During these internal convulsions Galway had imprudently called to its aid thirteen or fourteen hundred “wild Irish” from
Iar-Chonnacht
under various O'Flahertys, including another
Murchadh
na dTua, great-grandson of his namesake who had briefly held the Aran Islands, and Colonel Edmund O'Flaherty of
Bunowen
Castle in the west of Connemara. After terrorizing the English inhabitants of the town for a while, Edmund and a hundred of his men went to Aran, but after a fortnight the inhabitants began to complain of the burden of these guests, so he sailed for Tromra in
Clare and besieged a castle there (he claimed afterwards he had no idea who lived in it, but it was held by an Englishman at the time). After a few days the castle fell, its inhabitants were
slaughtered
, and the raiders retired to Straw Island off Cill Éinne to divide their spoil, the wind preventing them from sailing home to
Connemara
. One of the party was a drummer from Inis Oírr called John Browne; he had not wanted to accompany them, or so he claimed when the matter came to trial years later, but Edmund had had him carried into the boat. Browne asked for a silver cup from the looted castle, which Edmund refused him. And in later years after the total defeat of the Confederate cause by the
Cromwellians
it was Browne who laid information against Edmund, so that a party of soldiers was sent into Connemara to arrest him. They were led by the croaking of ravens to his hiding-place under a rock where they found him and his wife “pyned awaye for want of foode, and altogether ghastly with fear.” Edmund was brought to Galway, tried and hanged.

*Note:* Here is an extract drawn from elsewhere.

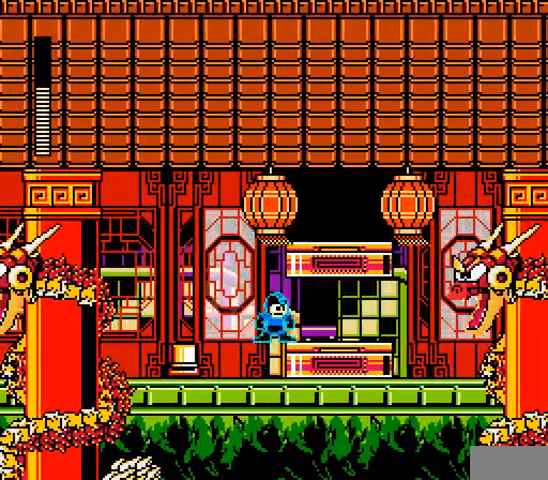
{"dt_ms": 500, "buttons": ["A", "DPAD_RIGHT"], "events": [[100, "B", "down"], [167, "DPAD_LEFT", "down"], [267, "DPAD_LEFT", "up"], [300, "DPAD_RIGHT", "down"], [500, "B", "up"]]}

After the ejection of the Parliamentarians from Galway and while the Civil War raged in England, the Confederate Catholics prospered, but they were always divided among themselves
between
the extreme clerical party, led by the Papal Nuncio
Rinuccini
, and more cautious heads who cared less for the cause of Catholicism in Europe and more for the fate of Ireland. When the lay Confederates at length united with the King's other
supporters
in Ireland, Galway offered the Nuncio a refuge although many of its notables (including Sir Roebuck) were opposed to him, and in 1648 the town was once again besieged by its governor Clanricarde in the name of the King. The Nuncio's most vigorous supporter in Connacht was a German convertite known as John Vangyrish, a cavalry officer who had come to Ireland to serve the Confederate cause. Having captured a castle of Clanricarde's near Galway, he led a force to Aran and occupied it, to the annoyance of Sir Roebuck Lynch and his son Sir Robert. But Vangyrish soon left in search of aid, first from Prince Rupert, who would have sent ships to Aran had the Parliamentarians not prevented him,
and then to the Vatican, which promised nothing. Meanwhile Clanricarde forced the expulsion of the Nuncio from Galway in February of 1649.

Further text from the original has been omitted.